I suppose that it could be argued that paragraph (b) provides some sort of philosophical justification for paragraph (a), but it is not normal to pad out Acts of Parliament with philosophical explanations; otherwise the statute book would be three times as bloated as it already is. Those sorts of explanations are the job of the Minister in charge of the Bill, assuming the Bill is a government one, at Second Reading and as and when necessary at subsequent stages of the Bill, together of course with the aid of the Explanatory Notes accompanying the Bill.
Having said that, within the past three minutes, literally, I have received a letter from the Minister which seems to refute some of what I have to say. She argues that paragraph (b) is necessary, and no doubt she will come to that when she replies. She argues that despite the apparent wording of paragraph (a), there might be circumstances in which someone could be prosecuted once they are 16 for something that they did not do when they were not yet 16. That is not the way that I look at paragraph (a). However, I am not a lawyer and she is; she obviously has the upper hand here.
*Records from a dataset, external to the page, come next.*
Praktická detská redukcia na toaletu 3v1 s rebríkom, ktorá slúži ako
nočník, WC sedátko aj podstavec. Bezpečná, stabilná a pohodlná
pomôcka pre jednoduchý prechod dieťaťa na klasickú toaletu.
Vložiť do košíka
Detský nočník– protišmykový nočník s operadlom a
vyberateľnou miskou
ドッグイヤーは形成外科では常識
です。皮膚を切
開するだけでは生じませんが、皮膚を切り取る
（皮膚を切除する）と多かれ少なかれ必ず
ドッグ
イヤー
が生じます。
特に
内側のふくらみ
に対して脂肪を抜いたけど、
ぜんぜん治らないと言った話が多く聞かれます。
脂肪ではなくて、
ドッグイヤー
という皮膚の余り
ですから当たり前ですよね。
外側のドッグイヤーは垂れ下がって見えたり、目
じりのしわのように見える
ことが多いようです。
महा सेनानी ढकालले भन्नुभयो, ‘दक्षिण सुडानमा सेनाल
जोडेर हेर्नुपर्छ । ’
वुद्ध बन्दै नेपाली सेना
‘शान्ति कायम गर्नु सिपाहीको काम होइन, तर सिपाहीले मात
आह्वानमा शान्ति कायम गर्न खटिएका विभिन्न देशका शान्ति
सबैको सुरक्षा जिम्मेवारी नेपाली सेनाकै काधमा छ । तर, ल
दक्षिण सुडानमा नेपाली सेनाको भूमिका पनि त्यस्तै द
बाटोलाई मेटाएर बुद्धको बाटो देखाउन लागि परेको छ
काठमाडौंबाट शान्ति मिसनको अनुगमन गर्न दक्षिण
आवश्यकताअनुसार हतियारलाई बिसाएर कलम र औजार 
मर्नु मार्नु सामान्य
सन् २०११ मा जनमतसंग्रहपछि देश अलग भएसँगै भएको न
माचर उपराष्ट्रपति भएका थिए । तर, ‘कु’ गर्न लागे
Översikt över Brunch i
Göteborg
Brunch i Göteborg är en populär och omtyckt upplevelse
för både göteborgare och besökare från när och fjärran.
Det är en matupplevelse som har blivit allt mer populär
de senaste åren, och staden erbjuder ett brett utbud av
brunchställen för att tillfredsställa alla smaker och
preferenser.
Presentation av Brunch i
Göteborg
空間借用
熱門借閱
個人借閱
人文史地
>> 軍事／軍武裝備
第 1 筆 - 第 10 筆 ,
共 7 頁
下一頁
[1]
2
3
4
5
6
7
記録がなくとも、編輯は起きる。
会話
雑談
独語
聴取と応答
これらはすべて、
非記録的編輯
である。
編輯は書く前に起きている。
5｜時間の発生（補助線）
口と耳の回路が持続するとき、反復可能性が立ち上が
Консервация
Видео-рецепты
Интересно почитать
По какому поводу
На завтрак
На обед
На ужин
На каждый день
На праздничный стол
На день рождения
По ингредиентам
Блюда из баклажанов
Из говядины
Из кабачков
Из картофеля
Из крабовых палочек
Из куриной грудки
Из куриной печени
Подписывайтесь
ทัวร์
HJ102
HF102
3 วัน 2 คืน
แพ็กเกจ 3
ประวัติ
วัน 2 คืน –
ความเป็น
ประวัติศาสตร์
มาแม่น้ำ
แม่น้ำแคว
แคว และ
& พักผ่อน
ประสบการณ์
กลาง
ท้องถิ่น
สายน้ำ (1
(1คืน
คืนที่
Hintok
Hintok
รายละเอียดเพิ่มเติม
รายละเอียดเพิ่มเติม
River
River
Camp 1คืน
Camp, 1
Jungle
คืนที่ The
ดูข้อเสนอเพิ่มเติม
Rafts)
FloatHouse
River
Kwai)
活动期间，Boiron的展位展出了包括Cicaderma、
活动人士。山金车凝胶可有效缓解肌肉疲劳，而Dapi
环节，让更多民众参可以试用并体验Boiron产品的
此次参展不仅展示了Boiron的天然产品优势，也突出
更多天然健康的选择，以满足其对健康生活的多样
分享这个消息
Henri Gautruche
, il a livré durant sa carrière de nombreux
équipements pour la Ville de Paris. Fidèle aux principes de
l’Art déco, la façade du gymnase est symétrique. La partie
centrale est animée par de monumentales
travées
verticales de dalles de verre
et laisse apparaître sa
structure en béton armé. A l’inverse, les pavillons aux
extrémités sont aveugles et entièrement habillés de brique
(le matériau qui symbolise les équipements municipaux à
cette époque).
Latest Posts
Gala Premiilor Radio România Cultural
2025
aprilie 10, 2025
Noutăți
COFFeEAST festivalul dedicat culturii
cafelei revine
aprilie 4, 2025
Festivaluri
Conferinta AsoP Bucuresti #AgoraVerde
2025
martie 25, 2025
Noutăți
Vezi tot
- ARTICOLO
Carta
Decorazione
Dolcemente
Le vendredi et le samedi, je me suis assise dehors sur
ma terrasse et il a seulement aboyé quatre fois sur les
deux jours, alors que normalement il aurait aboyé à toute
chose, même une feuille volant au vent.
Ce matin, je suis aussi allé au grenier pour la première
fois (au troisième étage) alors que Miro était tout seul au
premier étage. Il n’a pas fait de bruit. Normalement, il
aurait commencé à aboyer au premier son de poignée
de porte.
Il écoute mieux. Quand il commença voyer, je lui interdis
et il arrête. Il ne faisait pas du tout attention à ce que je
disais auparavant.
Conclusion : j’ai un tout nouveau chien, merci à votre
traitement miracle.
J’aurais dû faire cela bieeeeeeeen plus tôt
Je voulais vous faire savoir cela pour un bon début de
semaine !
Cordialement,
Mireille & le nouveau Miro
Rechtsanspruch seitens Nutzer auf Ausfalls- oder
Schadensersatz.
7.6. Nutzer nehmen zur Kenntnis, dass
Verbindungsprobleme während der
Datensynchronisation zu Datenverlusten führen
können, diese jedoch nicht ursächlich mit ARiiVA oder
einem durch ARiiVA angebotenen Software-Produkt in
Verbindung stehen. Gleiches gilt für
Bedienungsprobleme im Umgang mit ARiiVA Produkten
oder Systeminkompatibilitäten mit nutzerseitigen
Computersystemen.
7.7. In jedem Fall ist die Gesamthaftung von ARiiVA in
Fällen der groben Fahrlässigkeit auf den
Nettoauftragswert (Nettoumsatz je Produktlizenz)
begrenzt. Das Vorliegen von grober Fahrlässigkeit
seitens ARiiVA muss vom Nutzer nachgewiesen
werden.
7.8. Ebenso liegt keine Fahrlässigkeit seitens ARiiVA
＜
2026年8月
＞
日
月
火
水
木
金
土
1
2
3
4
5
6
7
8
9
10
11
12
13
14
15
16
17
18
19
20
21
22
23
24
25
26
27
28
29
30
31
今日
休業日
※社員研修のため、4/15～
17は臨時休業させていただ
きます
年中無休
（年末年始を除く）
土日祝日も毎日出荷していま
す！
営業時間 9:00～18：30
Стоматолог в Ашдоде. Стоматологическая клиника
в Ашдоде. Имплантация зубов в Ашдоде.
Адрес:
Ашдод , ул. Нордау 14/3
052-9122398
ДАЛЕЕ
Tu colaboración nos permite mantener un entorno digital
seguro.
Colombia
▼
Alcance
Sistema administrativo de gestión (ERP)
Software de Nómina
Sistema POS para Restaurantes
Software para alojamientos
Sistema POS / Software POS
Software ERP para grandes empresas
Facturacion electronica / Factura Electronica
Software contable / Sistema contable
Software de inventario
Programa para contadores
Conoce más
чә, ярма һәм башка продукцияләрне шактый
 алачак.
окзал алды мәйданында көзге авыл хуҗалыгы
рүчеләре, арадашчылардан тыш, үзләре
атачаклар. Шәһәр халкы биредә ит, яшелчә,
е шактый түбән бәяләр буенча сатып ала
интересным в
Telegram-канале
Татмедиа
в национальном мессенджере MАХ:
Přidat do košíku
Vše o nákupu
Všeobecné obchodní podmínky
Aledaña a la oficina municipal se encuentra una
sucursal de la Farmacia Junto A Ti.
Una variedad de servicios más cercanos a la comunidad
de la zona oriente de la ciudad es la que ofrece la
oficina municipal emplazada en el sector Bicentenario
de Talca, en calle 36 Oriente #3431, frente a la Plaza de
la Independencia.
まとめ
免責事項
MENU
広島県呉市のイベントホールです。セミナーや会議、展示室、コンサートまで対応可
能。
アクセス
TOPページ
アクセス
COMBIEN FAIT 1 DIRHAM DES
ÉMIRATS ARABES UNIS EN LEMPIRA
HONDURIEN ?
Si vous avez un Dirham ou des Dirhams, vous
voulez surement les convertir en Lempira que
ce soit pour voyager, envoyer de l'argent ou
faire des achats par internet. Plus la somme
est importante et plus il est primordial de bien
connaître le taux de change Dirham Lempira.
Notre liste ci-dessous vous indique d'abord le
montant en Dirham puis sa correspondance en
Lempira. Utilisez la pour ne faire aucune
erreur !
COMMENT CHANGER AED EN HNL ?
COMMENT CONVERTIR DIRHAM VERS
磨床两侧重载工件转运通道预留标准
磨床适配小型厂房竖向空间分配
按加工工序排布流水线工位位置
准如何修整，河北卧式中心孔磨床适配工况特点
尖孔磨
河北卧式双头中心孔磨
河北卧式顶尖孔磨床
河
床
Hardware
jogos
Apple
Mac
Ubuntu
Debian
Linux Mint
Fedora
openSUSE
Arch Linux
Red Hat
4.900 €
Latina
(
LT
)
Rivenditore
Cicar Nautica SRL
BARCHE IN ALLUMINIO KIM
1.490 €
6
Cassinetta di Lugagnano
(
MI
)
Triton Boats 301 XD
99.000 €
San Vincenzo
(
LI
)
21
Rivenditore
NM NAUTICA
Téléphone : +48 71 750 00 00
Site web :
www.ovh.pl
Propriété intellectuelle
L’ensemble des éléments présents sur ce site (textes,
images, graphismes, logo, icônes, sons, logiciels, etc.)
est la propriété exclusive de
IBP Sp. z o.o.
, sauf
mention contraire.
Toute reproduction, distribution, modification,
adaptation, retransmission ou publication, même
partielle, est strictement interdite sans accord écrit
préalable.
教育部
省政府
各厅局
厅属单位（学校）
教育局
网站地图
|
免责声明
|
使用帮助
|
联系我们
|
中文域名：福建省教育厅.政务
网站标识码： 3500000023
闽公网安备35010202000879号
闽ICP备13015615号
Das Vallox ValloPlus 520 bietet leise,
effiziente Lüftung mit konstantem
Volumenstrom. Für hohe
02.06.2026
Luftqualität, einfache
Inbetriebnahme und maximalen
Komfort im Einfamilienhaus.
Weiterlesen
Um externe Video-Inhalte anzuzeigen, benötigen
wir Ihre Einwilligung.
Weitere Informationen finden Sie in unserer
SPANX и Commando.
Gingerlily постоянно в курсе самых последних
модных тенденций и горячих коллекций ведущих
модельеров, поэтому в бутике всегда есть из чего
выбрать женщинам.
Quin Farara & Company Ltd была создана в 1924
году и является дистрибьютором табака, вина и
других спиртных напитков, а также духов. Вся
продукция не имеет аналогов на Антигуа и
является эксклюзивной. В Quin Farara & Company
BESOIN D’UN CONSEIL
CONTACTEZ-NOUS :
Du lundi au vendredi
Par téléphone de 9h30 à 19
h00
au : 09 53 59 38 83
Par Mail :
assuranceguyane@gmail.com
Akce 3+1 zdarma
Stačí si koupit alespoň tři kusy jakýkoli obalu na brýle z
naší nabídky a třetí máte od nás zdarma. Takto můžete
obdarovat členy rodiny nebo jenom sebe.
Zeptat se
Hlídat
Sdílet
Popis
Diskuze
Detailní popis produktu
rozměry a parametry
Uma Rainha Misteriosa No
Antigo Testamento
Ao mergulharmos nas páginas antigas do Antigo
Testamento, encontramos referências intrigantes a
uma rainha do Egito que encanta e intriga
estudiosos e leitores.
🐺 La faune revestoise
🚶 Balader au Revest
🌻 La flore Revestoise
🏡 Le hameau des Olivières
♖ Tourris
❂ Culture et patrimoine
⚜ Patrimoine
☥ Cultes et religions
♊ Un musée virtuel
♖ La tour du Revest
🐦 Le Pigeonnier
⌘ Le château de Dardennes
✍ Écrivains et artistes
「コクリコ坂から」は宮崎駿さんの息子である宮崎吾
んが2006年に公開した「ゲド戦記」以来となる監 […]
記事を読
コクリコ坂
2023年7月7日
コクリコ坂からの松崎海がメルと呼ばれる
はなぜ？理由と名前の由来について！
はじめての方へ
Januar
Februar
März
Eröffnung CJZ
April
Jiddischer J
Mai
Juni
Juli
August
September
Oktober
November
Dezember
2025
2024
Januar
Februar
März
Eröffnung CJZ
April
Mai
Anyhow, if the provision is indeed necessary to prevent an unjust prosecution then perhaps it had better stay in, although I should hope that the other place would tidy up the wording and the grammar to make it easier to understand and less confusing. However, if it is not necessary, it is surely in the public interest to remove anything that is redundant and possibly confusing. I beg to move.
Lord Renton: My Lords, Clause 5, as I said at an earlier stage of the Bill, is unacceptably drafted. I do not like this method at all. I think that the way in which it is being used will cause confusion. Amendment No. 2 helps to simplify the drafting a little. I hope that the Government will regard it with sympathy.